The wound-healing test was mentioned in previous research [40,41]. Six-well plates containing starvation media were filled with four 105 MCF-7 cells per well, and the plates were subsequently incubated at 37 °C for the whole night. A sterile 1 mL pipette tip was used to generate a scratch of the cell monolayer once it was established the following day that the cells had adhered to the well and that cell confluence had reached 90%. Starvation media was used to clean the cells before they were removed from the plates. For 48 h, the cells were cultivated in a CO₂ incubator with the IC₅₀ of compounds 5, 8, and 12 in the full medium. After 48 h, the medium was immediately changed to PBS, the wound gap was examined, and cells—both control and treated—were captured on camera with a digital camera attached to an Olympus microscope. The region where the wound closes was measured [42,43].

4.3. Kinase Inhibitory Assays

EGFR (catalog #40321), CDK2 (catalog #79599), AKT (catalog #78038), PI3K-α (catalog #40639), β (catalog #79802), and δ (catalog #40628) kinase inhibitions were conducted using an ELISA kit in accordance with the manufacturer instructions from Bioscience, USA. To assess the inhibitory potency of compound 5 against the kinase activity, kinase inhibitory tests were carried out.
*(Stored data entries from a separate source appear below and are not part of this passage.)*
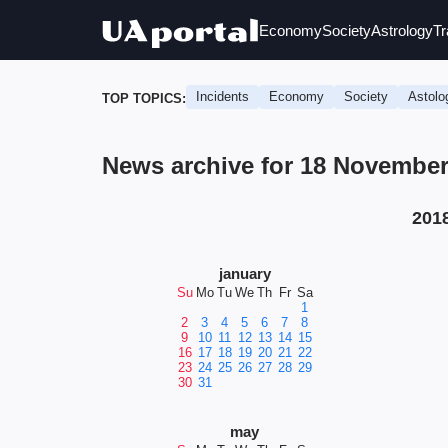
Economy
Society
Astrology
Tr
Incidents
Economy
Society
Astolo
TOP TOPICS:
News archive for 18 November
201
january
Su
Mo
Tu
We
Th
Fr
Sa
1
2
3
4
5
6
7
8
9
10
11
12
13
14
15
16
17
18
19
20
21
22
23
24
25
26
27
28
29
30
31
may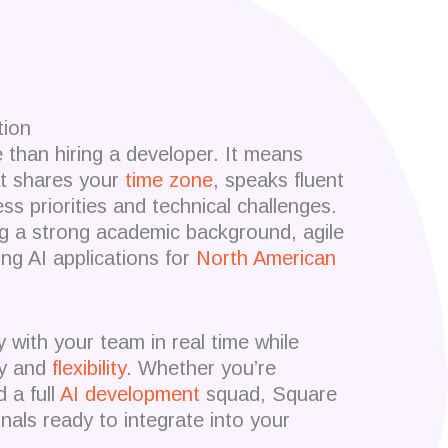
tion
han hiring a developer. It means
at shares your
time zone
, speaks fluent
s priorities and technical challenges.
g a strong academic background, agile
ing AI applications for
North American
y with your team in real time while
ity and
flexibility
. Whether you’re
 a full
AI development
squad, Square
nals ready to integrate into your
The following calculation was used to compute the proportion that chemicals inhibited autophosphorylation: 100 − [(A _Control)/(A _Treated) − A _Control]. Using the GraphPad prism7 program, the IC₅₀ was calculated using the curves of percentage inhibition of five concentrations of each chemical [44].
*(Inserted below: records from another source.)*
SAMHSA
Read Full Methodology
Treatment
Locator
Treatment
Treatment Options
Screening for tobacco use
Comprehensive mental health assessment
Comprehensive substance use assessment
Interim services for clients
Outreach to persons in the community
4.4. In Vivo (SEC-Bearing Model)

The Suez Canal University Research Ethics Committee gave the experimental procedure their seal of approval (approval number REC219/2023, Faculty of Science, Suez Canal University) [45,46]. The full, detailed methodology is supported in the Supplementary Materials.

4.5. Molecular Docking

Maestro was used to construct, optimize, and energetically favor ligand structures. The X-ray crystallographic structures of EGFR kinase (PDB ID: 1M17), PI3K (PDB = 1E7V), and CDK2 (PDB = 2A4L) [47,48] were subjected to a molecular docking investigation using the AutoDock Vina 1.2.0 software following routine work, which was followed by the Chimera-UCSF 1.17.3 software.

5. Conclusions

Ethyl 3-formyl-1H-indole-2-carboxylate 1 serves as a precursor in a series of condensation reactions under fusion conditions, aiming to discover novel bioactive lead compounds. Structure assignments were accomplished through NMR and X-ray single-crystal analysis. The majority of the synthesized compounds exhibited noteworthy anti-breast cancer activity. Compounds 5, 8, and 12 exhibited superior activity, compared to the standard drug. Compound 5 demonstrated potent cytotoxicity, with IC₅₀ values of 2.73 ± 0.14 μM, surpassing staurosporine (IC₅₀ = 8.32 ± 0.43 μM) by three-fold. Additionally, it exhibited significant wound-healing activity, with a wound-closure percentage of 48.8%. Notably, in terms of apoptosis induction, compound 5 markedly increased cell death through apoptosis by inhibiting PI3K-α, PI3K-β, PI3K-δ, CDK2, AKT-1, and EGFR kinases, compared to their respective standard drugs. Consequently, the newly identified lead compound is recommended for further development as a kinase-targeted anti-breast cancer agent.